Doug Belgrad, founder of 2.0 Entertainment, a new shingle that co-finances pictures in addition to developing them internally, thinks that film and television are not as far apart from each other as they once were. “Individual films are really risky,” he said. “Slates are less so.” He added that the gradual convergence, as evidenced by TV’s new “golden age,” and the consumption of content on large home screens, whatever its origin, can lead to “new opportunities for producers with access to capital and talent. “

In many of the new deals being made today, talent and producers are forfeiting some of their back-end participation in exchange for creative freedom and hefty up-front remuneration. But then what will happen when one of these projects becomes so successful that the players realize they would have been better off doing a more traditional deal, asked moderator Andrew Wallenstein, Variety’s co-editor-in-chief.

“That’s what keeps me up at night,” replied Gilbert-Lurie.

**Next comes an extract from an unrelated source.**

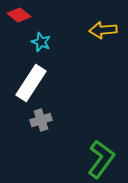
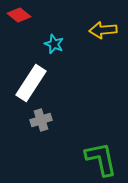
cyan star: moved 13 px right, 2 px down
green L-shape: rotated 48 degrees counterclockwise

Russell Goldsmith, chairman and CEO of City National Bank, kicked off the morning with some comments about the powerful role of entertainment in California’s economy. In the past “our politicians took the industry for granted,” he said, and states such as Georgia and New York lured production away.

In 2014, with the extension of California’s annual allocation for production tax rebates from $100 million to $330 million, the tide has turned. “The expanded program shows that government tax policies can make a difference in our economy,” Goldsmith said.

After Goldsmith’s remarks, Eric G. Wasserman, managing partner and co-founder of business management firm WG&S, received Variety‘s Business Managers Elite Award, in part for his significant charitable work on behalf of Children’s Hospital Los Angeles.

Wasserman said that since the honor was announced he was able to raise an additional $100,000 for the nonprofit from the business management community.